Alberto and Valorie helped revive Argentine tango in the French Quarter of New Orleans in the 21st Century. Besides teaching numerous classes and workshops, they hosted a popular milonga at Galvez Restaurant in the French Quarter known at La Milonga de New Orleans.

Among the many, many tango events and retreats they organized, Alberto and Valorie hosted the first New Orleans TangoFest in 2002, and continued to host the event until 2005.

=== Gotta Tango ===
In 2005, Christine Scheu of Tallahassee, Florida, wanted to learn to dance. Focusing on tango, she invited Alberto and Valerie to come to Tallahassee. This was the beginning of the Tallahassee Argentine Tango Society.
Unfortunately, Hurricane Katrina hit in August 2005, while they were teaching in Tallahassee. Alberto and Valorie were stranded; they didn't know if they had a home to return to. The 5 day road trip to Tallahassee turned into a 4-month ordeal for Alberto and Valorie.
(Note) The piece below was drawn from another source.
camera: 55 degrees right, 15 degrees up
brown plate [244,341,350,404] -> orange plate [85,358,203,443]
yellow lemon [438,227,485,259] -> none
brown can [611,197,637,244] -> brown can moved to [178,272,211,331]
Fortunately, they turned this tragedy into an opportunity to research a book on tango that they were in the process of writing.
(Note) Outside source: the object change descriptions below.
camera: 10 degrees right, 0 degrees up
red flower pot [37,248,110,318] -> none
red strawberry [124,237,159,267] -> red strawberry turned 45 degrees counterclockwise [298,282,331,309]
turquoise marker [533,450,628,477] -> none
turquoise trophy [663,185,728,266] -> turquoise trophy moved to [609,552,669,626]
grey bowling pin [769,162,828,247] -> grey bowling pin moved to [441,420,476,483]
They flew to Buenos Aires staying in the flat of a friend. They took the opportunity to research their new book at the National Archives of Argentina. This gave them the opportunity to access primary sources for their research, as well as access to materials that were not available outside of Argentina.
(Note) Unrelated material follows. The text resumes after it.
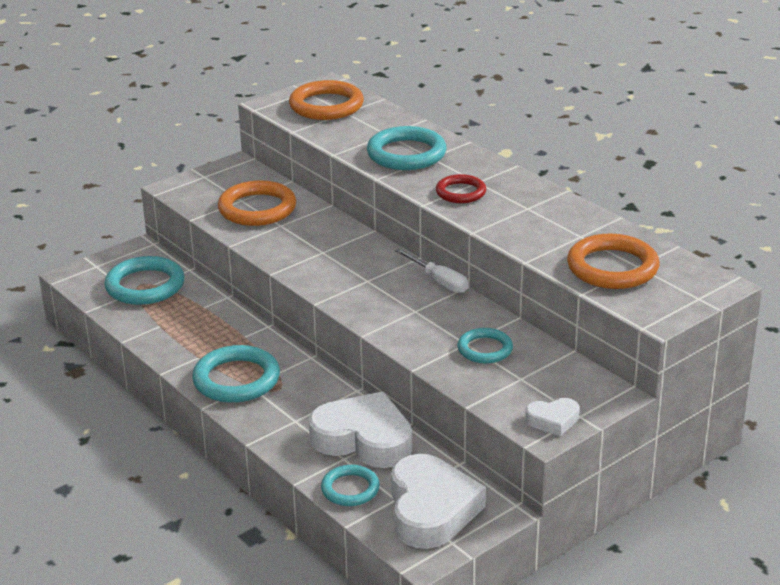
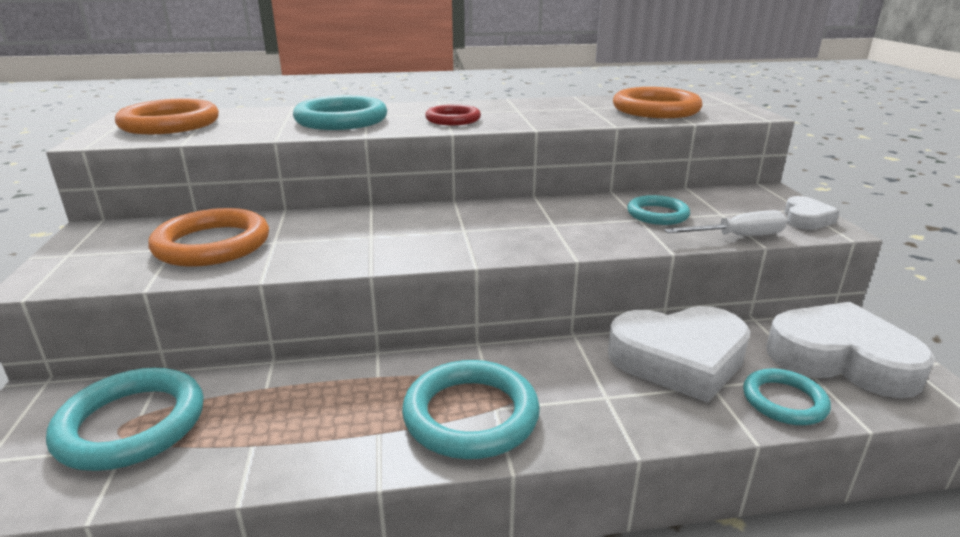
camera: 60 degrees left, 5 degrees down
white heart [309,392,412,468] -> white heart turned 150 degrees counterclockwise [608,306,750,403]
white screwdriver [395,248,468,293] -> white screwdriver moved to [664,210,787,236]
There Alberto came across Hugo Lamas and Enrique Binda's classic work El Tango en la Sociedad Porteña, 1880-1920 (Tango in the Buenos Aires Society, 1880 -1920). Lamas and Binda attacked the accepted myth that tango is simply a provocative, sexual dance from the bordellos of 19th Century Buenos Aires. They presented a new history of tango as a social movement originating in the lower and working classes of Argentina in response to the many dictatorships the country has experienced.

Building upon this well-documented study, Alberto and Valorie wrote their definitive work Gotta Tango.

=== 3rd Annual U.S.A. Salon Style Tango Championship ===
Upon returning to New Orleans, Alberto and Valorie continued sharing their tango around the world. In 2009, they won the 3rd Annual U.S.A. Salon Style Tango Championship. They followed that with the Mundial de Tango Salon (world salon tango competition) in Buenos Aires.

=== Death ===
Alberto died in 2014, while teaching a tango class. Valorie continues teaching tango and sharing Alberto's legacy.

== Works ==

=== Tiempo Nuevo ===
Tiempo Nuevo was a series of radio broadcasts totally devoted to the Argentine tango produced by Alberto Paz in the San Francisco Bay Area from 1990 – 1992 at radio station KIQI-1010. The broadcast recordings have been converted into podcasts and are archived online.

=== El Firulete ===
El Firulete was a tango magazine published from 1994 until 2014. Alberto started the magazine in 1994, then when he married Valorie Hart in 1995, they published the magazine as a team. It was published in hard copy from 1994 until 1999 and then as an eMagazine until 2014. The magazine is archived online.

=== Gotta Tango ===
Alberto's definitive work is the book Gotta Tango, which he co-authored with Valorie Hart. The book begins with the culture, history, and music of Buenos Aires that evolved into the Argentine tango dance. The instructional section of the book explains the fundamental concepts and techniques of dancing Argentine tango.